Fog

Blanc Sceol

[Hannah White + Stephen Shiell]

Hir

Hir means ‘long’ in an old language, part of the word ‘menhir’, meaning ‘long stone’. Sounding the word also invites us to hear and be here.

This audio-visual piece feels its way through a long time, a longing and an old listening, and onwards into an uncertain future and the strange hope of a visitation, through field recordings, voice, text and film captured on the coast of Cornwall.

It creeps in at night, caressing our skin, a damp air. And an unfamiliar sound in our dreams. By morning both sound and damp are within us. We are fused. A new landscape has formed within and without. The days become mysterious, the thick fog cloaking each step and word. We resist at first, observing our glistening skin and listening out for each new warning call, counting the seconds to the next. Soon we are drawn closer to the sound, despite a churning in the pit of our stomachs, as if a hand had reached in and tied a knot around the insistent pitch, keeping it there.

In the sound piece giants speak from in the stones and in the earth, all substance and undergrowth, voices pushing through terrain and entangled roots. Through thick fog a warning sounds, calling us to listen, realize and repent.

Sounds were recorded along and between the clifftops of the Cornish coast, from the air, down wires in the wind, under the water in conversation with currents, flows and seals, and from the cosmic static around two ‘listening’ stations: GCHQ Bude, government intelligence outpost, and Goonhilly Earth Space station, commercial cosmic communication center.

Hir, 2021

The film presents an otherworldly encounter we had while visiting the ‘Dry Tree’ menhir, a bronze age standing stone embedded in the gorse and heather of the nature reserve next door to the Goonhilly Earth Space station. Whilst being with, field recording and filming the stone, something was in the air, something we didn’t see or hear in real time. An unidentifiable aerial phenomena, that made no sound and flew too fast for the human eye to see, was revealed later by the camera’s slow motion technology. The audio is the VLF recording made at the time.
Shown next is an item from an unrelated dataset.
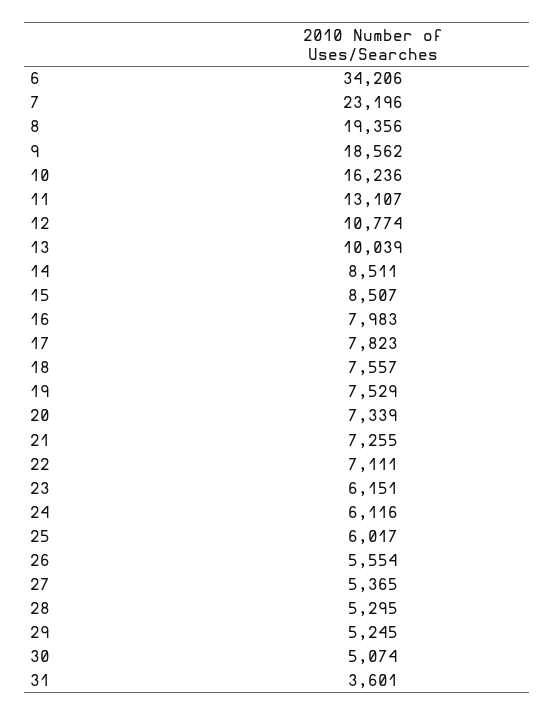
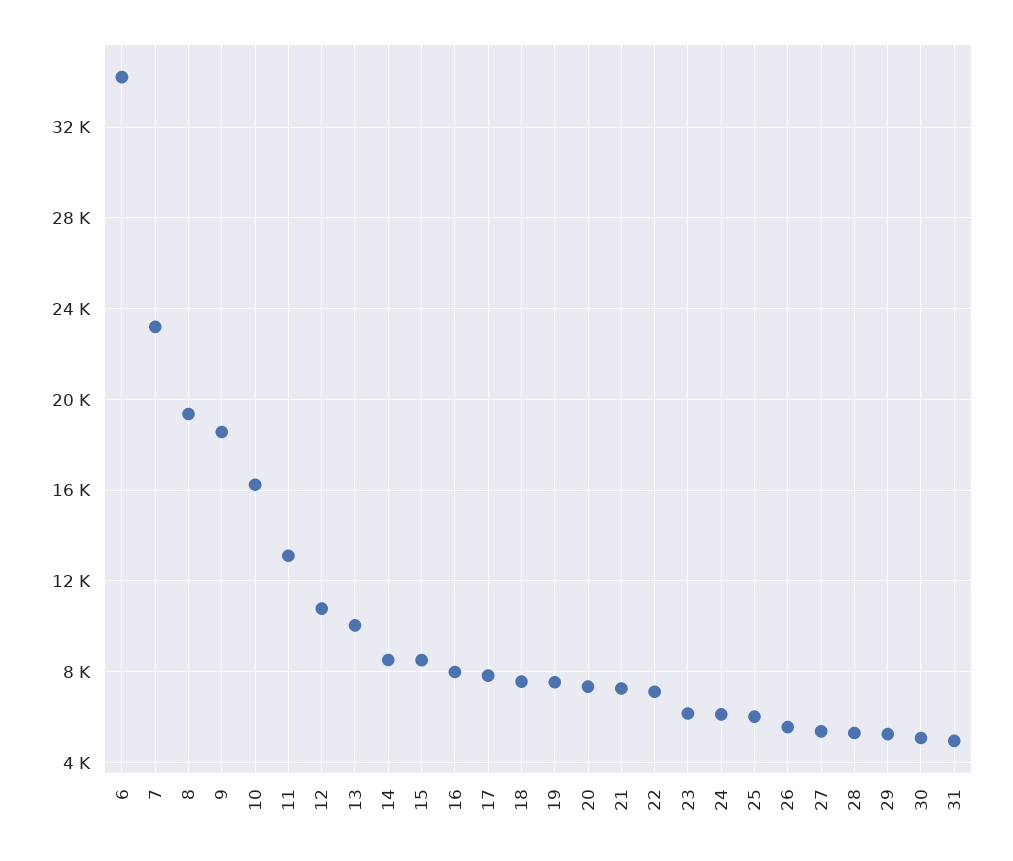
31: 3601 -> 5000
The great waste of Goonhilly. A tract of country … sufficiently savage to have been a terror to travelers…. And still a perplexity even to natives when the sea mists envelope it with light wreaths of vapour. The familiar landmarks seem to melt away


from Highways and Byways in Devon and Cornwall, Arthur H. Norway, 1900

Best viewed full screen
Recordings & film footage: Blanc Sceol ~ Stephen Shiell & Hannah White
Person in film: Mia Kingsley

The end of one story is the beginning of another or the middle of another, or any way along the road of yet another. And what if the past is ahead of us, so we can see it clearly, and the future is behind us, a mysterious darkness asking for courage and trust. We are caught by our own definition. If we move ourselves from the center, is all equalized?